Jon Stewart’s takedown of conservatives who complain that 51 percent of American households don’t pay any income taxes is getting a lot of laughs from the left. Color me unamused. On this one, I’m with the right. Well, sort of. Let’s just say—as a teacher used to say of my papers—they’re right for the wrong reasons.
It actually is a scandal that 51 percent of American households are not paying income taxes. Not because it means the majority of Americans are free-loaders but because it means the majority of Americans don’t make enough to money to pay taxes. (Though as the Center on Budget and Policy Priorities points out, that statistic comes from 2009, which wasn’t a good year for most Americans. Usually, the figure is somewhere between 35 and 40 percent, which still sucks. Also, the poor pay all sorts of other taxes, but that is a different issue.) More broadly, it means 1/2 the population doesn’t have the wherewithal to fund and sustain the basic operating costs of a democracy. That’s not a system liberals ought to be defending.

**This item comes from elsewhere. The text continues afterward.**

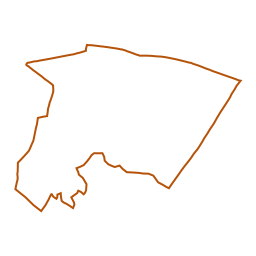 the district of Al-Rumaitha, Al-Muthannia, Iraq
{"feature_id": "34846034B72933378732296", "entity_name": "Al-Rumaitha", "entity_type": "district", "adm_level": 2, "iso_a3": "IRQ", "parent_name": "Iraq", "parent_adm1": "Al-Muthannia", "projection": "albers", "projection_center": [45.302, 31.497], "detail": "fine", "context": "isolated", "style": "outline", "palette": "amber", "viewbox_px": 256, "rotation_deg": 0, "n_neighbors": 0, "source": "geoboundaries", "source_scale": "gbopen_adm2", "svg_char_len": 2282}
<svg xmlns="http://www.w3.org/2000/svg" viewBox="0 0 256 256"><path d="M77.8,53.1L77.6,53.1L74.1,54.2L67.3,55.4L61.6,56.5L51.3,58.5L43.7,59.9L39.5,60.6L37.1,61.2L34.2,61.4L32.1,61.9L29.3,62.6L27.9,62.7L26.9,63.3L26.3,64.5L26.6,65.3L28.4,66.3L33.0,70.0L41.8,76.5L44.7,79.0L47.9,81.2L51.3,83.8L53.0,85.3L53.2,87.5L53.3,89.9L53.2,91.8L52.9,92.9L52.7,93.7L51.8,96.6L50.6,100.2L49.7,102.5L49.1,105.1L48.0,109.0L47.7,112.0L47.2,115.3L47.1,116.1L42.7,116.8L37.9,117.9L37.0,123.9L35.7,129.2L34.0,137.7L33.3,140.9L32.0,143.7L30.0,148.4L29.0,150.6L28.2,151.6L26.9,153.1L24.2,156.1L21.4,159.1L17.9,162.7L17.7,171.3L17.3,174.1L17.7,177.5L17.4,180.5L16.9,182.0L16.5,183.8L15.4,189.2L25.4,197.2L33.6,205.2L41.2,211.1L42.4,209.4L45.5,205.1L48.7,199.4L49.6,197.4L50.9,194.8L51.2,194.3L51.7,194.2L53.4,196.8L56.4,198.8L57.3,197.3L57.4,194.6L60.7,193.2L61.0,197.1L61.7,201.0L64.3,202.9L66.3,203.7L69.5,205.7L73.0,208.1L74.4,204.6L74.0,202.5L71.3,197.3L73.6,195.6L77.2,193.1L78.3,190.7L80.9,191.9L83.7,194.3L85.1,192.6L86.1,190.1L86.5,184.2L82.8,177.9L78.9,174.7L78.2,172.0L77.1,169.7L76.5,168.2L79.7,167.0L83.7,165.1L87.0,161.4L89.5,158.2L91.5,155.2L94.1,153.2L98.2,153.3L102.4,153.2L104.2,156.9L104.7,160.7L108.3,164.3L112.1,166.0L114.7,167.0L119.6,165.6L122.4,168.7L126.8,172.2L133.0,172.5L139.0,172.9L142.8,173.5L148.5,173.7L153.3,175.6L155.6,178.8L158.1,182.3L162.8,184.8L166.4,187.0L168.9,188.2L169.6,187.2L172.8,182.6L175.8,178.4L178.6,174.5L181.5,170.3L184.7,166.0L187.3,162.8L190.9,158.1L194.0,153.5L197.7,149.0L202.0,142.2L204.3,138.1L207.2,133.8L210.3,128.7L213.8,123.6L217.1,117.7L220.5,112.1L223.9,106.9L227.1,102.0L229.9,97.6L231.6,94.0L234.6,89.4L236.8,85.5L237.7,84.4L240.6,80.7L238.9,80.4L233.9,78.5L226.1,75.8L218.8,73.2L213.0,71.2L209.2,69.6L205.9,68.5L201.9,66.9L198.3,65.5L195.6,64.6L193.3,63.9L190.9,62.8L189.0,62.6L186.7,61.9L184.2,61.3L179.0,60.0L175.6,59.2L168.7,57.8L166.1,57.3L161.2,56.6L155.7,56.3L151.9,55.9L147.6,55.7L142.5,55.7L140.4,55.7L139.5,55.7L138.4,55.1L136.7,54.7L133.6,53.5L129.8,52.1L127.0,51.2L125.3,50.4L123.1,49.8L122.2,49.4L120.9,49.4L117.3,48.6L113.8,48.1L112.5,47.9L107.2,47.1L103.2,46.6L100.5,46.3L94.9,45.6L91.3,45.2L88.9,45.2L87.0,44.9L86.5,46.7L85.9,49.1L85.9,50.8L83.3,51.6L79.6,52.7L77.8,53.1Z" fill="none" stroke="#b45309" stroke-width="2"/></svg>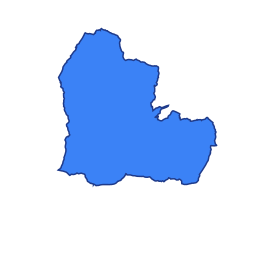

Ever since Bill Clinton, one of liberals’ main strategies to improve the condition of the working poor has been the Earned Income Tax Credit, which bumps up low wages by essentially giving workers money in the form of a tax refund. (The EITC is also one of the reasons so many households don’t pay any taxes). That’s not a bad thing, as anti-poverty programs go. But it’s become something of a fetish for Democrats who can’t stomach a real confrontation with the employing classes in this country. And that is a bad thing. It’s no accident that the EITC was first instituted in 1975. Though it was meant to address other issues, it was well timed to become the emblematic policy of an economy built on stagnant wages and a New Deal state in retreat.
Four decades later, wages are still stagnant, and the New Deal state is all but dead. So while I appreciate the class warfare of Stewart’s satire, I’m not eager to join the encampment he’s defending.